The problem of magic sequences is a well known constraint problem. A magic sequence is a list, where the i-th item of the list is equal to the number of occurrences of the number i in the list, starting from zero. For example, the following is a magic sequence:
[1,2,1,0]
The CLP(FD) solution can be found in
library('clpfd/examples/magicseq'), which provides a couple of
different solutions, one of which uses the global_cardinality/2
constraint. We'll use this solution to demonstrate a simple session
with FDBG.
First, the debugger is imported into the user module:
| ?- use_module(fdbg). % loading /home/matsc/sicstus3/Utils/x86-linux-glibc2.2/lib/sicstus-3.9.1/library/fdbg.po... % module fdbg imported into user [...] % loaded /home/matsc/sicstus3/Utils/x86-linux-glibc2.2/lib/sicstus-3.9.1/library/fdbg.po in module fdbg, 220 msec 453936 bytes
Then, the magic sequence solver is loaded:
| ?- consult(library('clpfd/examples/magicseq')). % consulting /home/matsc/sicstus3/Utils/x86-linux-glibc2.2/lib/sicstus-3.9.1/library/clpfd/examples/magicseq.pl... % module magic imported into user % module clpfd imported into magic % consulted /home/matsc/sicstus3/Utils/x86-linux-glibc2.2/lib/sicstus-3.9.1/library/clpfd/examples/magicseq.pl in module magic, 30 msec 9440 bytes
Now we turn on the debugger, telling it to save the trace in fdbg.log.
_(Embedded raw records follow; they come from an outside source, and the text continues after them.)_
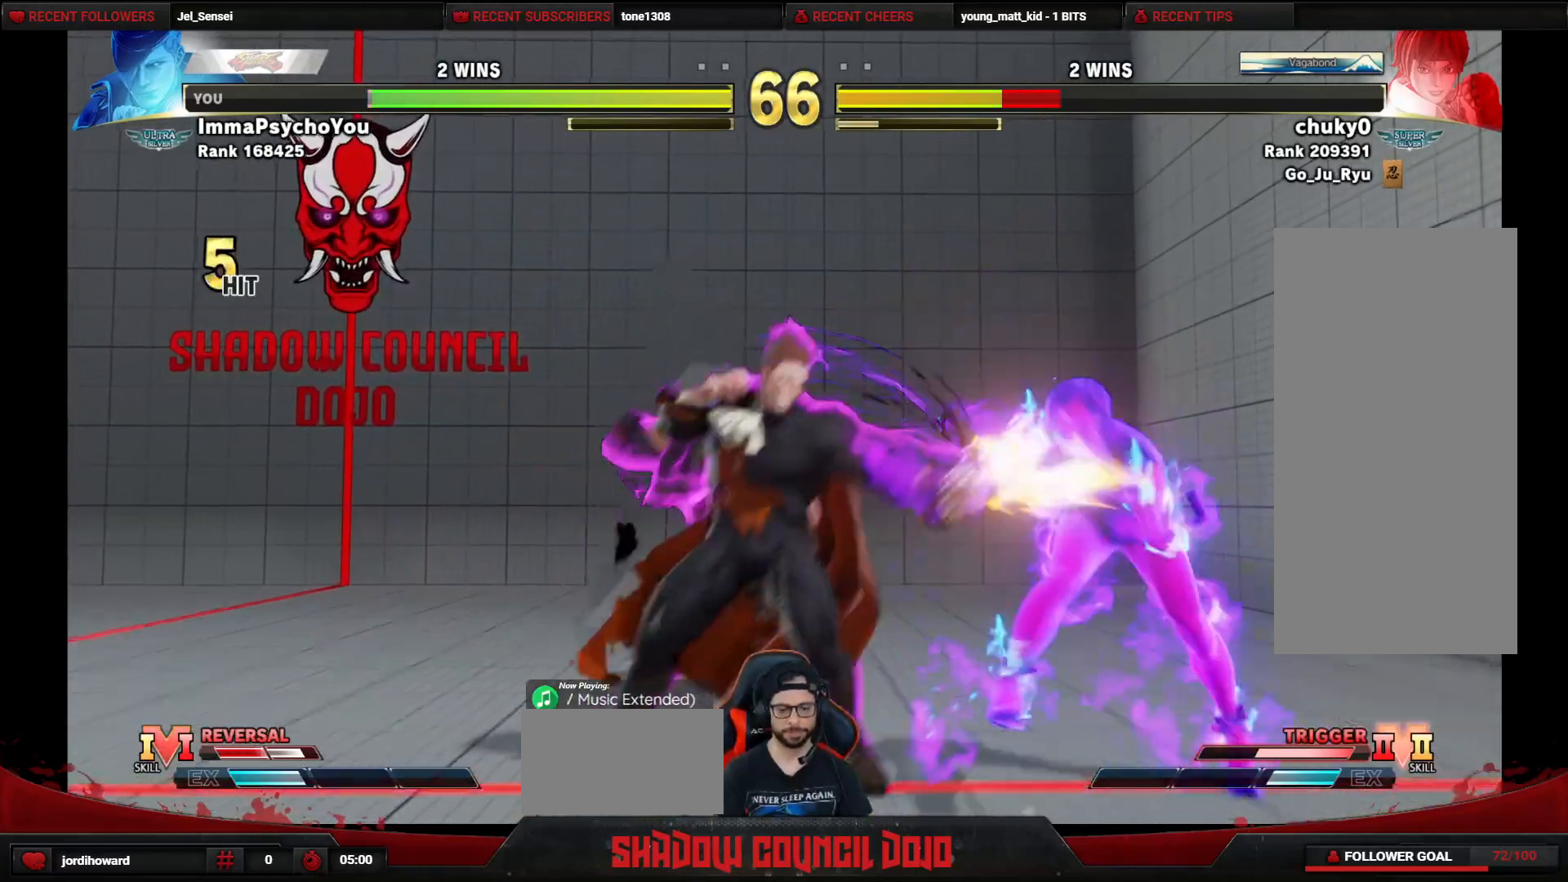
{"buttons": ["DPAD_DOWN", "DPAD_LEFT"], "events": [[267, "R2", "down"], [317, "R2", "up"], [367, "R2", "down"], [417, "R2", "up"]]}
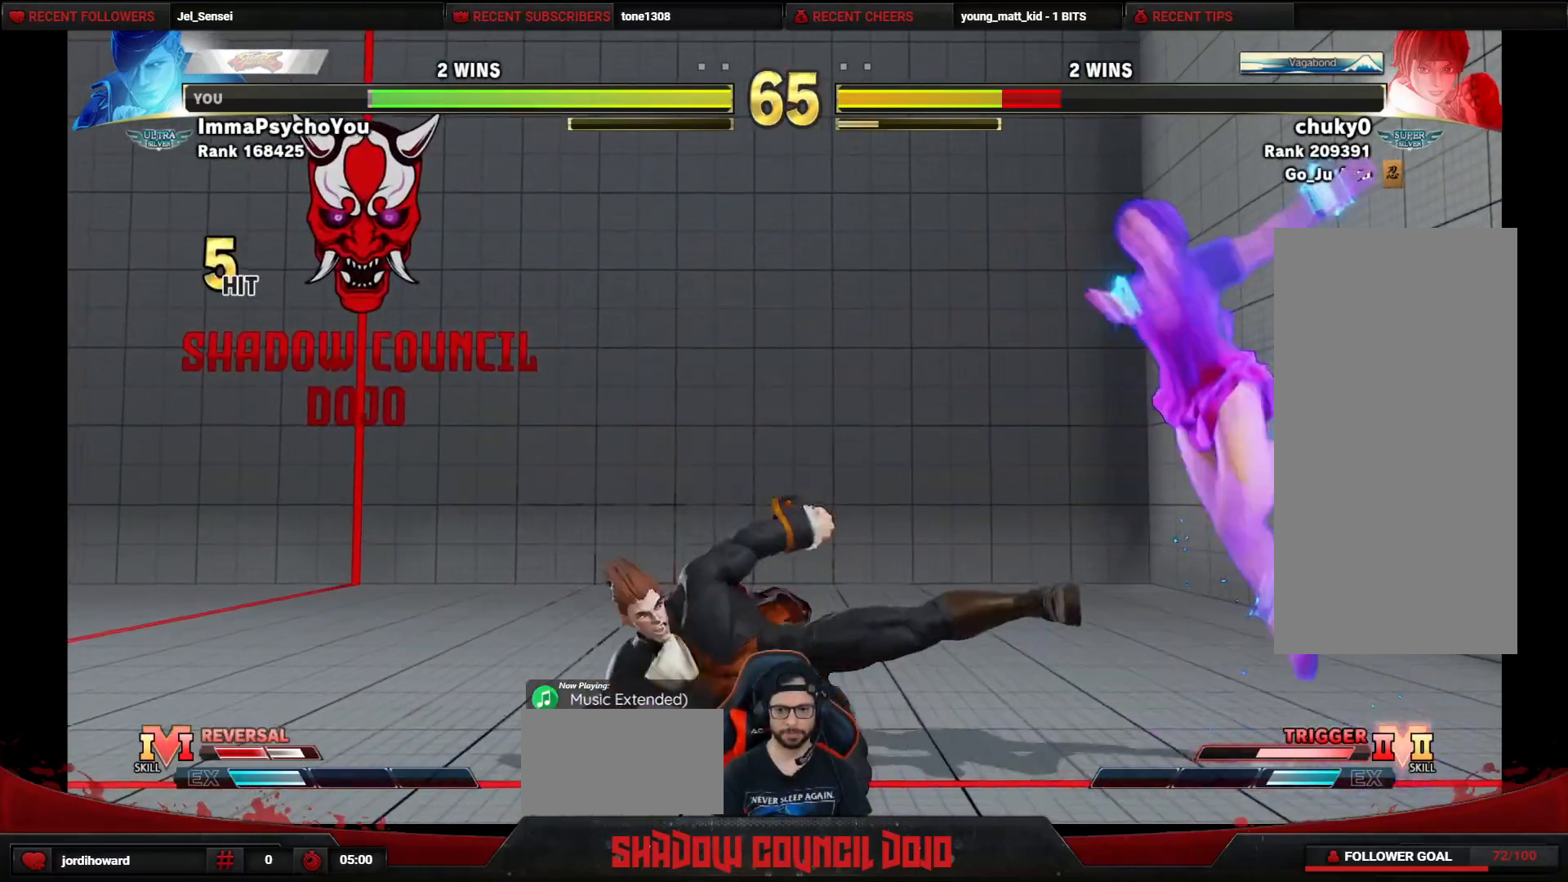
{"buttons": ["DPAD_RIGHT"], "events": [[400, "DPAD_LEFT", "up"], [417, "DPAD_DOWN", "up"], [417, "DPAD_RIGHT", "down"]]}
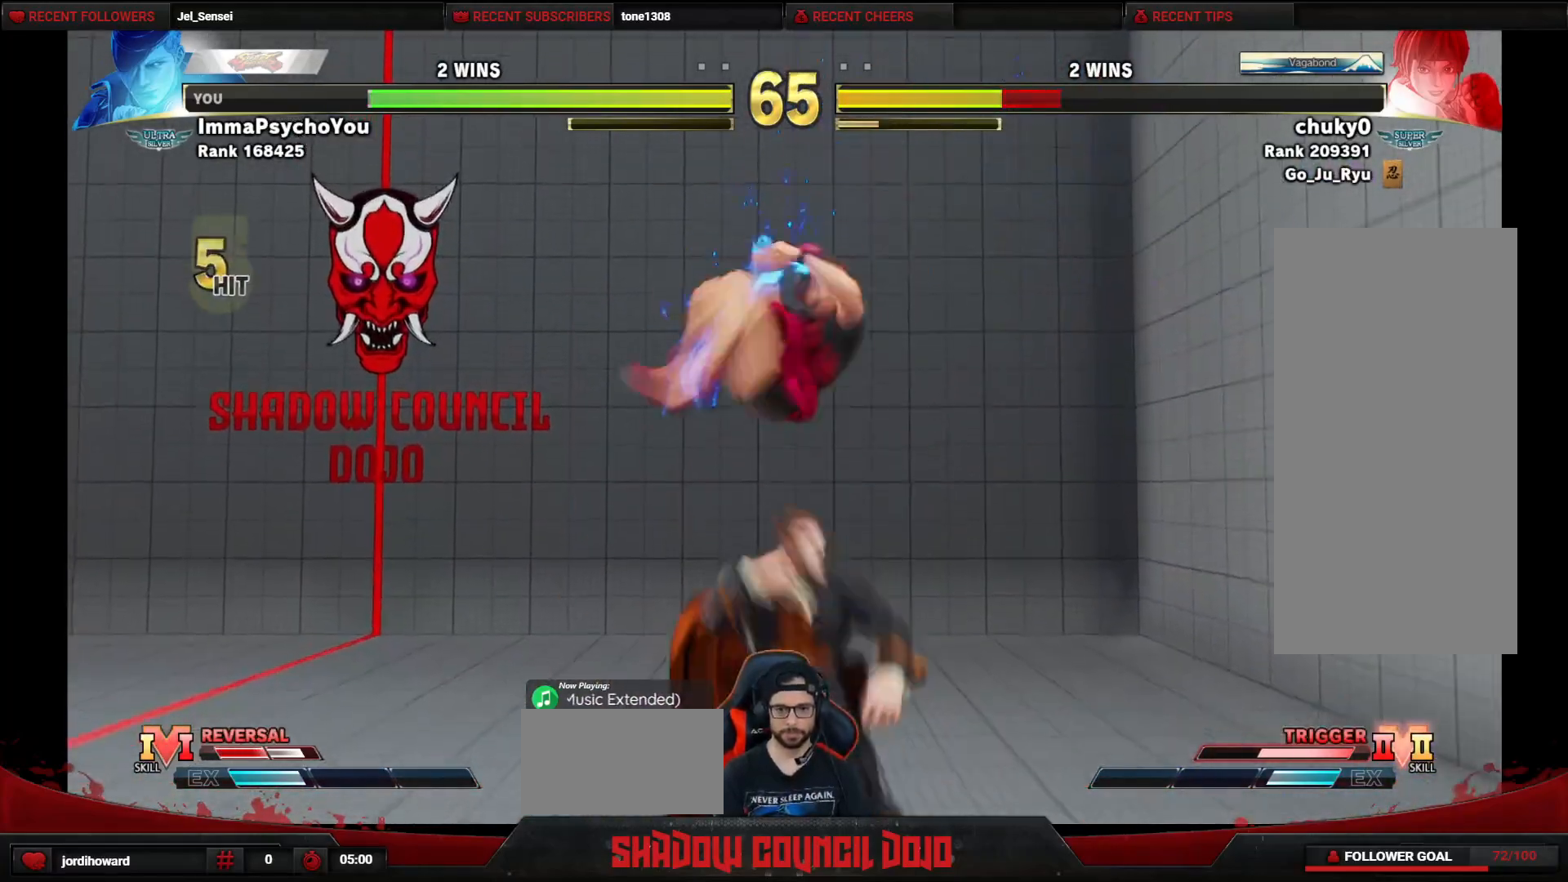
{"buttons": ["DPAD_DOWN", "DPAD_RIGHT"], "events": [[300, "DPAD_DOWN", "down"]]}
| ?- fdbg_on([file('fdbg.log',write)]). % The clp(fd) debugger is switched on
To produce a well readable trace output, a name has to be assigned to the list representing the magic sequence. To avoid any modifications to the source code, the name is assigned by a separate call before calling the magic sequence finder predicate:
| ?- length(L,4), fdbg_assign_name(L,list), magic_gcc(4,L,[enum]). L = [1,2,1,0] ? ; L = [2,0,2,0] ? ; no
Please note: the call tolength/2
is necessary; otherwise,L
would be a single variable instead of a list of four variables when the name is assigned.
Finally we turn the debugger off:
| ?- fdbg_off. % The clp(fd) debugger is switched off
The output of the sample run can be found in fdbg.log. Here, we show selected parts of the trace. In each block, the woken constraint appears on the first line, followed by the corresponding legend.
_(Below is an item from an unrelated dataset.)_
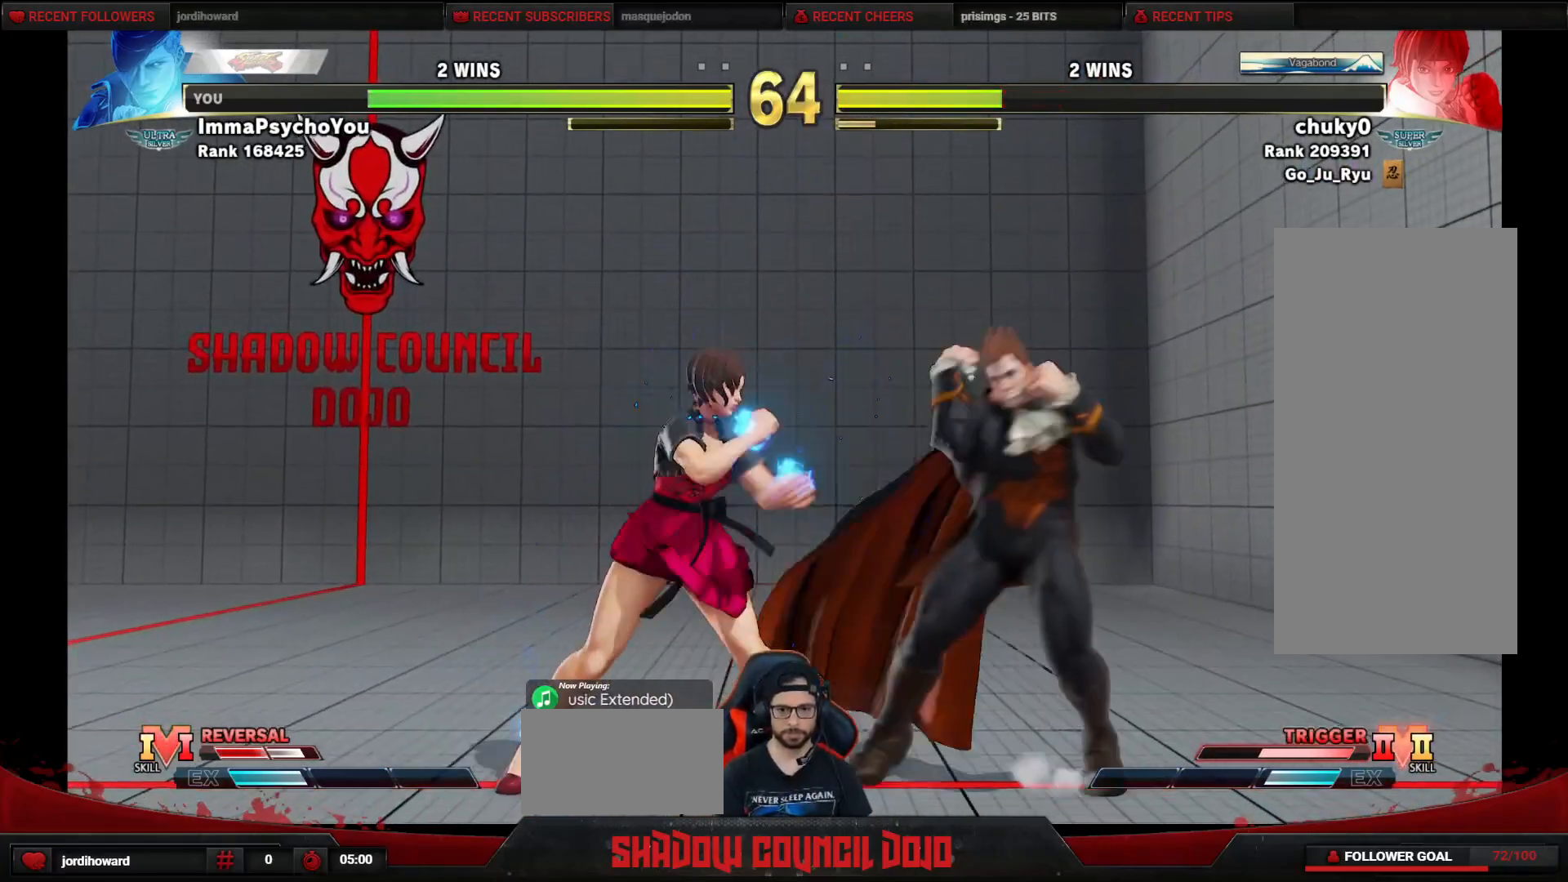
{"buttons": ["DPAD_DOWN", "DPAD_RIGHT"], "events": []}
In the first displayed block, scalar_product/4
removes infeasible
domain values from list_3
and list_4
, thus adjusting their
upper bounds. The legend shows the domains before and after pruning.
Note also that the constraint is rewritten to a more readable form:
<list_2>+2*<list_3>+3*<list_4>#=4 list_2 = 0..3 list_3 = 0..3 -> 0..2 list_4 = 0..3 -> 0..1
The following block shows the initial labeling events,
trying the value 0 for list_1
:
Labeling [22, <list_1>]: starting in range 0..3. Labeling [22, <list_1>]: indomain_up: <list_1> = 0
This immediately leads to a dead end:
global_cardinality([0,<list_2>,<list_3>,<list_4>], [0-0,1-<list_2>,2-<list_3>,3-<list_4>]) list_2 = 0..3 list_3 = 0..2 list_4 = 0..1 Constraint failed.
We backtrack on list_1
, trying instead the value 1. This
leads to the following propagation steps:
Labeling [22, <list_1>]: indomain_up: <list_1> = 1 global_cardinality([1,<list_2>,<list_3>,<list_4>], [0-1,1-<list_2>,2-<list_3>,3-<list_4>]) list_2 = 0..3 -> 1..3 list_3 = 0..2 list_4 = 0..1 <list_2>+2*<list_3>+3*<list_4>#=4 list_2 = 1..3 list_3 = 0..2 -> 0..1 list_4 = 0..1
However, we do not yet have a solution, so we try the first feasible
value for list_2
, which is 2. This is in fact enough to solve
the goal. In the last two propagation steps, the constraint
exits, which means that it holds no matter what value any remaining
variable takes (in this example, there are none):
Labeling [29, <list_2>]: indomain_up: <list_2> = 2 global_cardinality([1,2,<list_3>,<list_4>],[0-1,1-2,2-<list_3>,3-<list_4>]) list_3 = 0..1 -> {1} list_4 = 0..1 -> {0} global_cardinality([1,2,1,0],[0-1,1-2,2-1,3-0]) Constraint exited. 0#=0 Constraint exited.